Charter-school opponents bludgeoned the schools’ leaders during an eight-hour City Council Education Committee hearing Tuesday — in sharp contrast to Mayor de Blasio’s recent bid to mend ties with charter operators.
Committee Chairman Daniel Dromm wore an orange United Federation of Teachers shirt inside-out to protest one charter school’s disciplinary policy.
“Excuse me a moment, I have to put on my uniform,” Dromm said, before lashing into a Coney Island Prep charter-school policy of requiring students to wear colored shirts if they misbehave. “To me, this amounts to corporal punishment, and should be forbidden in any school,” said Dromm, a former teacher who has received $7,500 in contributions from the United Federation of Teachers.

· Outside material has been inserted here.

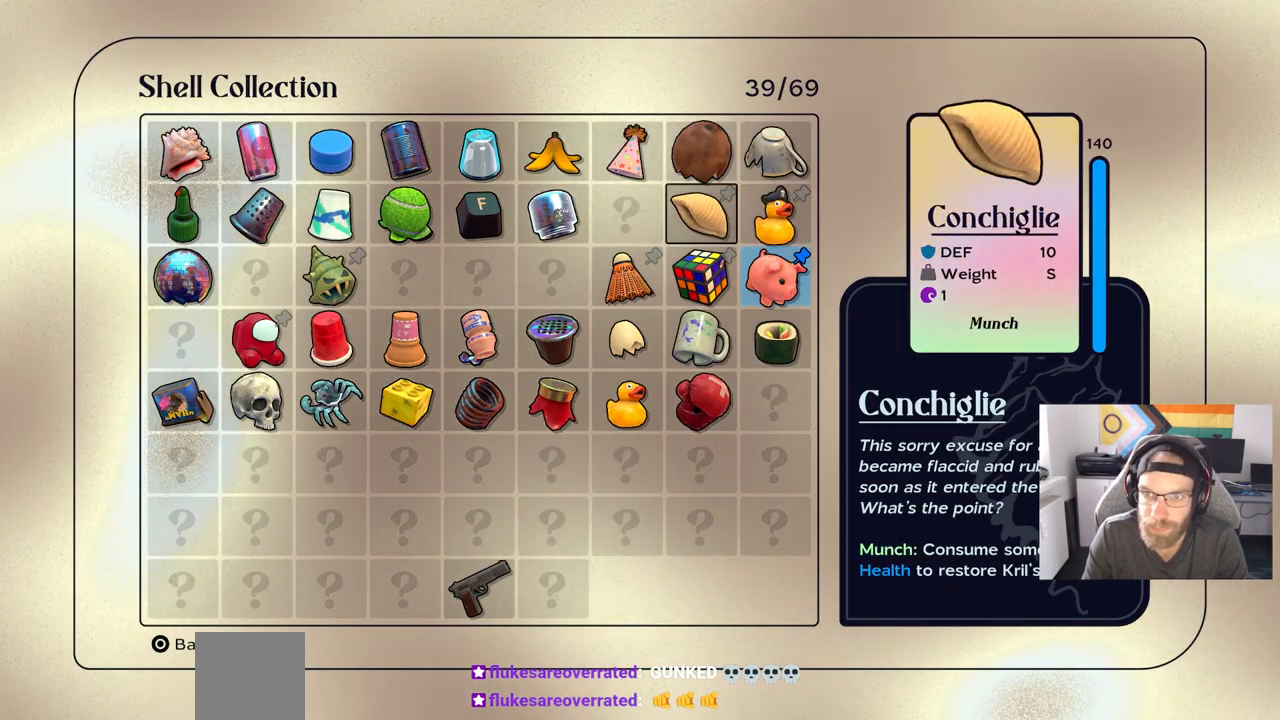
{"buttons": [], "left_stick": "center", "right_stick": "center", "events": []}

He also blasted wealthy charter benefactors.
Public Advocate Letitia James, also no fan of charters, complained that the schools contributed to “state-sponsored segregation.”
Three hours into the hearing, charter schools got a chance to defend themselves.
“If we do not accept any new, high-quality schools unless every school is of high quality, then we will never see any progress,” New York City Charter Center’s Erik Joerss told the committee. “We owe it to parents to offer as many good choices we can make available today, not in a few years, not in another generation,” he said.
Success Academy CEO Eva Moskowitz skipped the hearing.
“Today’s theatrics won’t help the city’s 300,000 kids reading below grade level or 50,000 parents stuck on charter school wait lists,” Moskowitz said later.